Common Equity Tier 1 ratio was 9.67% at the end of the fourth quarter compared with the 9.21% reported at the end of the prior quarter. Additionally, total capital ratio was 12.55%, up from the previous quarter’s 12.05%. Tier 1leverage ratio was 8.24%, down 1 basis point (bp).


First-Quarter 2021

The company expects NII to decline in mid-single digit sequentially, reflecting lower net loan accretion or securities premium amortization and day count. Average earning assets are expected to increase slightly, with average loans down modestly.

Regarding fee income, management expects it to decline in mid-teens due to the impact of seasonality, partially offset by expectation for relatively strong environment for fixed income and mortgage banking

Non-interest expenses might fall by low to mid-single digits.
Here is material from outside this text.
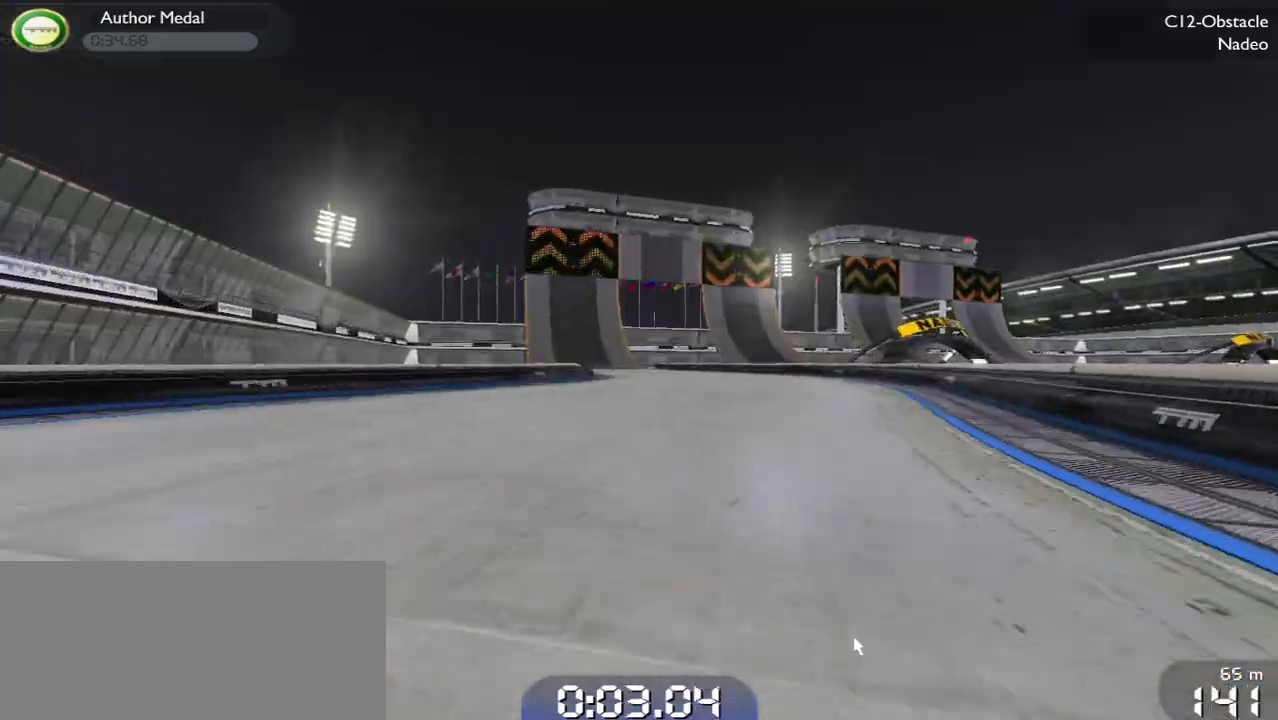
{"keys": ["up"], "events": []}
In the first quarter, net charge-offs are expected to be 20-30 bps.

Management expects to continue targeting a CET1 ratio of about 9.5% in the first quarter of 2021.

Full-Year 2021

The company expects low to mid-single digit decline in NII, given the outlook for muted loan growth and moderating impacts for net accretion.

Also, though management anticipates a continued relatively strong environment for mortgage and fixed income businesses, fee income is expected to fall by low teens percentage.

On the expense front, non-interest expense might be down in the low- to- mid-single digit range with results excluding incentives and commissions down in low-single digits. The company’s focus on efficiency and cost saves should result in an expense decline over the next year.

The range in provision expense could be significant and will depend on the forward outlook. The company expects net charge-off performance to be strong, in the range of 25-35 bps.

Finally, Tier CET1 ratio may come in around 9.5%, reflecting the expectation for risk weighted assets to be modestly lower and the potential to opportunistically repurchase shares over the course of the year.

How Have Estimates Been Moving Since Then?

In the past month, investors have witnessed an upward trend in estimates revision. The consensus estimate has shifted 14.11% due to these changes.

VGM Scores

At this time, First Horizon has an average Growth Score of C, however its Momentum Score is doing a bit better with a B. Following the exact same course, the stock was allocated a grade of B on the value side, putting it in the top 40% for this investment strategy.

Overall, the stock has an aggregate VGM Score of B. If you aren't focused on one strategy, this score is the one you should be interested in.


Estimates have been broadly trending upward for the stock, and the magnitude of these revisions looks promising. Notably, First Horizon has a Zacks Rank #3 (Hold). We expect an in-line return from the stock in the next few months.